_DATA TO EXAMINE_
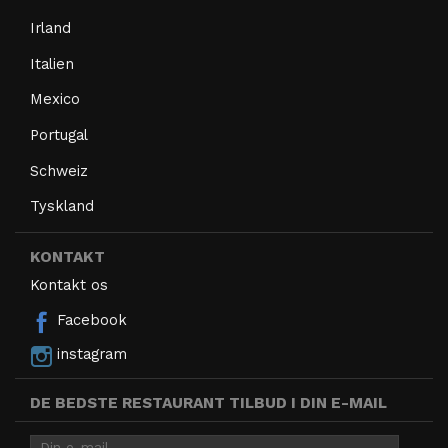
Irland
Italien
Mexico
Portugal
Schweiz
Tyskland
KONTAKT
Kontakt os
Facebook
instagram
DE BEDSTE RESTAURANT TILBUD I DIN E-MAIL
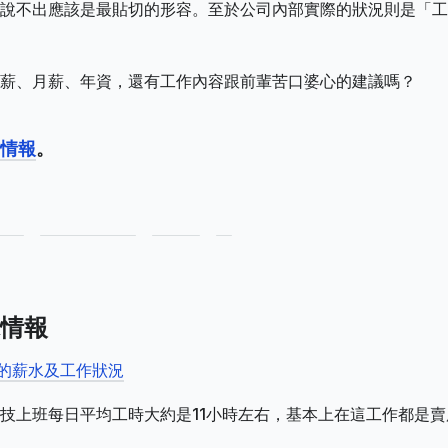
說不出應該是最貼切的形容。至於公司內部實際的狀況則是「工
薪、月薪、年資，還有工作內容跟前輩苦口婆心的建議嗎？
情報
。
情報
司的薪水及工作狀況
技上班每日平均工時大約是11小時左右，基本上在這工作都是賣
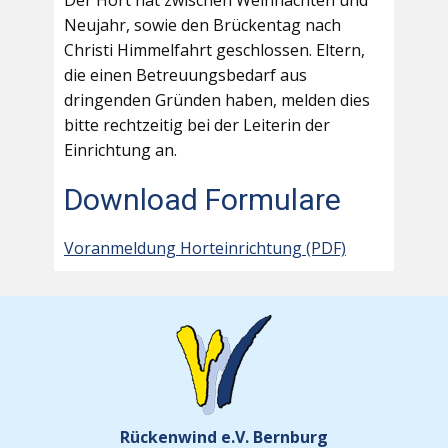
Der Hort hat zwischen Weihnachten und
Neujahr, sowie den Brückentag nach
Christi Himmelfahrt geschlossen. Eltern,
die einen Betreuungsbedarf aus
dringenden Gründen haben, melden dies
bitte rechtzeitig bei der Leiterin der
Einrichtung an.
Download Formulare
Voranmeldung Horteinrichtung (PDF)
Rückenwind e.V. Bernburg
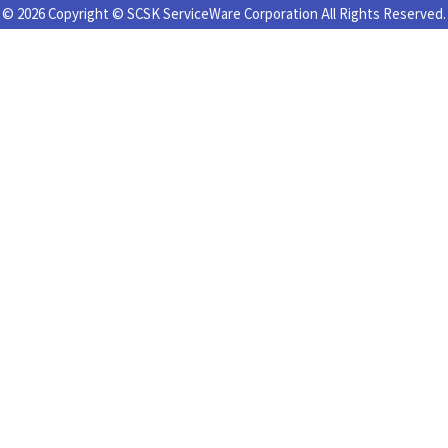
© 2026 Copyright © SCSK ServiceWare Corporation All Rights Reserved.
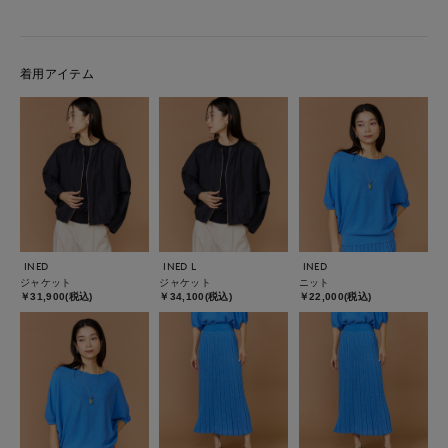
着用アイテム
INED
INED L
INED
ジャケット
ジャケット
ニット
￥31,900(税込)
￥34,100(税込)
￥22,000(税込)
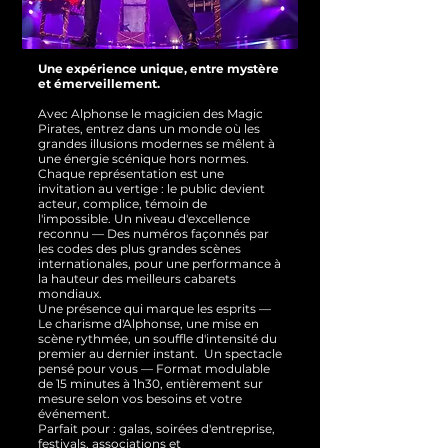
Une expérience unique, entre mystère
et émerveillement.
Avec Alphonse le magicien des Magic
Pirates, entrez dans un monde où les
grandes illusions modernes se mêlent à
une énergie scénique hors normes.
Chaque représentation est une
invitation au vertige : le public devient
acteur, complice, témoin de
l'impossible.
Un niveau d'excellence
reconnu — Des numéros façonnés par
les codes des plus grandes scènes
internationales, pour une performance à
la hauteur des meilleurs cabarets
mondiaux.
Une présence qui marque les esprits —
Le charisme d'Alphonse, une mise en
scène rythmée, un souffle d'intensité du
premier au dernier instant.
Un spectacle
pensé pour vous — Format modulable
de 15 minutes à 1h30, entièrement sur
mesure selon vos besoins et votre
événement.
Parfait pour : galas, soirées d'entreprise,
festivals, associations et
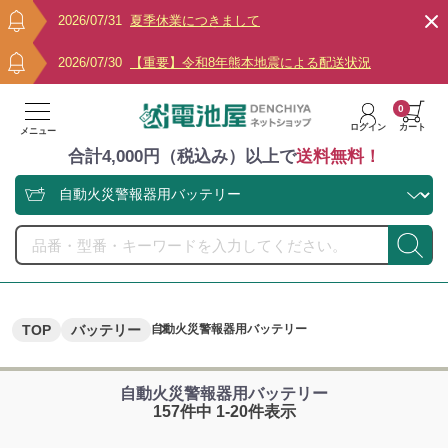
2026/07/31
夏季休業につきまして
2026/07/30
【重要】令和8年熊本地震による配送状況
0
ログイン
カート
メニュー
合計4,000円（税込み）以上で
送料無料！
TOP
バッテリー
自動火災警報器用バッテリー
自動火災警報器用バッテリー
157件中 1-20件表示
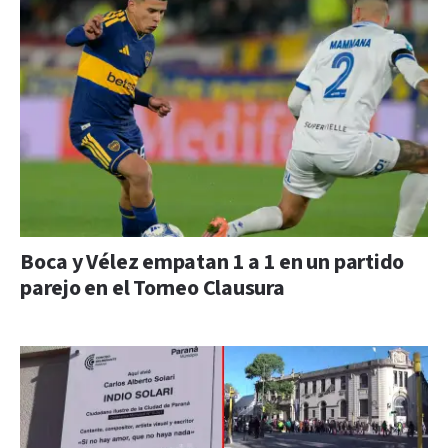
Boca y Vélez empatan 1 a 1 en un partido
parejo en el Torneo Clausura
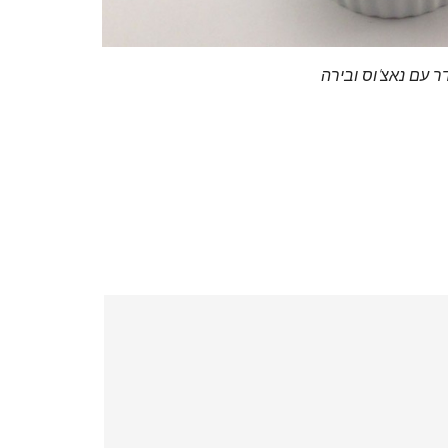
עם נאצ'וס ובירה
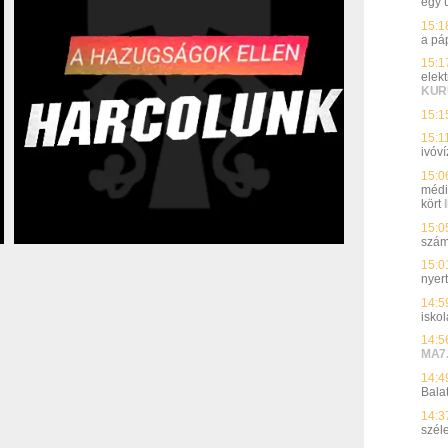
egy 
15:1
a pá
15:1
elek
KUR
15:1
15:1
ivóví
15:0
médi
kört
15:0
szá
15:0
nyer
14:5
isko
14:5
MA7
14:4
Bala
14:3
szél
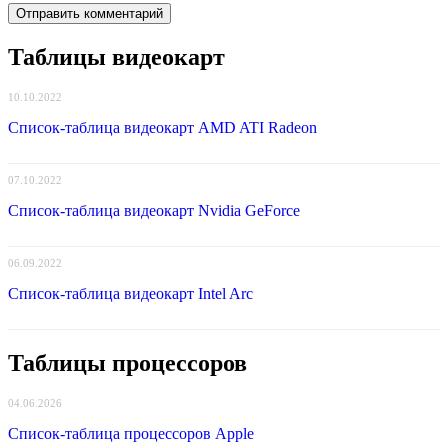
Таблицы видеокарт
10.10.2022
Список-таблица видеокарт AMD ATI Radeon
07.10.2022
Список-таблица видеокарт Nvidia GeForce
06.09.2022
Список-таблица видеокарт Intel Arc
Таблицы процессоров
04.06.2026
Список-таблица процессоров Apple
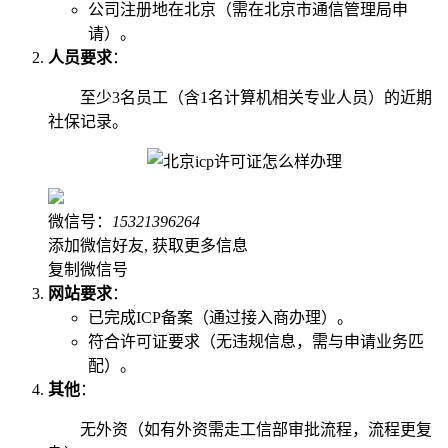
公司注册地在北京（需在北京市通信管理局申
请）。
人员要求
：
至少3名员工（含1名计算机相关专业人员）的近期
社保记录。
微信号：
15321396264
添加微信好友, 获取更多信息
复制微信号
网站要求
：
已完成ICP备案（通过接入商办理）。
符合许可证要求（无违规信息，需与申请业务匹
配）。
其他
：
无外资（如有外资需走工信部审批流程，流程更复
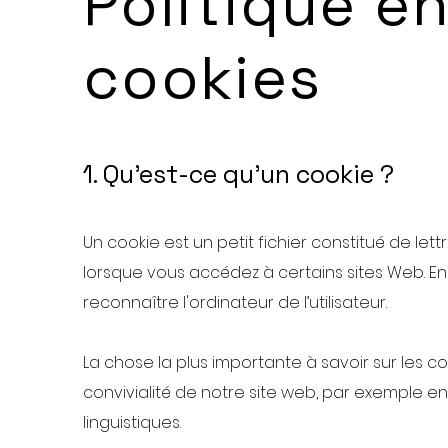
Politique e
cookies
1. Qu'est-ce qu'un cookie ?
Un cookie est un petit fichier constitué de lett
lorsque vous accédez à certains sites Web. En
reconnaître l'ordinateur de l’utilisateur.
La chose la plus importante à savoir sur les c
convivialité de notre site web, par exemple e
linguistiques.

_WORK TASK_
Give back every line of text from all the records above, unchanged and in the same order, leaving out the picture lines.

_TASK OUTPUT_
Irland
Italien
Mexico
Portugal
Schweiz
Tyskland
KONTAKT
Kontakt os
Facebook
instagram
DE BEDSTE RESTAURANT TILBUD I DIN E-MAIL
說不出應該是最貼切的形容。至於公司內部實際的狀況則是「工
薪、月薪、年資，還有工作內容跟前輩苦口婆心的建議嗎？
情報
。
情報
司的薪水及工作狀況
技上班每日平均工時大約是11小時左右，基本上在這工作都是賣
Der Hort hat zwischen Weihnachten und
Neujahr, sowie den Brückentag nach
Christi Himmelfahrt geschlossen. Eltern,
die einen Betreuungsbedarf aus
dringenden Gründen haben, melden dies
bitte rechtzeitig bei der Leiterin der
Einrichtung an.
Download Formulare
Voranmeldung Horteinrichtung (PDF)
Rückenwind e.V. Bernburg
© 2026 Copyright © SCSK ServiceWare Corporation All Rights Reserved.
着用アイテム
INED
INED L
INED
ジャケット
ジャケット
ニット
￥31,900(税込)
￥34,100(税込)
￥22,000(税込)
Une expérience unique, entre mystère
et émerveillement.
Avec Alphonse le magicien des Magic
Pirates, entrez dans un monde où les
grandes illusions modernes se mêlent à
une énergie scénique hors normes.
Chaque représentation est une
invitation au vertige : le public devient
acteur, complice, témoin de
l'impossible.
Un niveau d'excellence
reconnu — Des numéros façonnés par
les codes des plus grandes scènes
internationales, pour une performance à
la hauteur des meilleurs cabarets
mondiaux.
Une présence qui marque les esprits —
Le charisme d'Alphonse, une mise en
scène rythmée, un souffle d'intensité du
premier au dernier instant.
Un spectacle
pensé pour vous — Format modulable
de 15 minutes à 1h30, entièrement sur
mesure selon vos besoins et votre
événement.
Parfait pour : galas, soirées d'entreprise,
festivals, associations et
2026/07/31
夏季休業につきまして
2026/07/30
【重要】令和8年熊本地震による配送状況
0
ログイン
カート
メニュー
合計4,000円（税込み）以上で
送料無料！
TOP
バッテリー
自動火災警報器用バッテリー
自動火災警報器用バッテリー
157件中 1-20件表示
Boca y Vélez empatan 1 a 1 en un partido
parejo en el Torneo Clausura
עם נאצ'וס ובירה
egy 
15:1
a pá
15:1
elek
KUR
15:1
15:1
ivóví
15:0
médi
kört
15:0
szá
15:0
nyer
14:5
isko
14:5
MA7
14:4
Bala
14:3
szél
Таблицы видеокарт
10.10.2022
Список-таблица видеокарт AMD ATI Radeon
07.10.2022
Список-таблица видеокарт Nvidia GeForce
06.09.2022
Список-таблица видеокарт Intel Arc
Таблицы процессоров
04.06.2026
Список-таблица процессоров Apple
公司注册地在北京（需在北京市通信管理局申
请）。
人员要求
：
至少3名员工（含1名计算机相关专业人员）的近期
社保记录。
微信号：
15321396264
添加微信好友, 获取更多信息
复制微信号
网站要求
：
已完成ICP备案（通过接入商办理）。
符合许可证要求（无违规信息，需与申请业务匹
配）。
其他
：
无外资（如有外资需走工信部审批流程，流程更复
Politique e
cookies
1. Qu'est-ce qu'un cookie ?
Un cookie est un petit fichier constitué de lett
lorsque vous accédez à certains sites Web. En
reconnaître l'ordinateur de l’utilisateur.
La chose la plus importante à savoir sur les c
convivialité de notre site web, par exemple e
linguistiques.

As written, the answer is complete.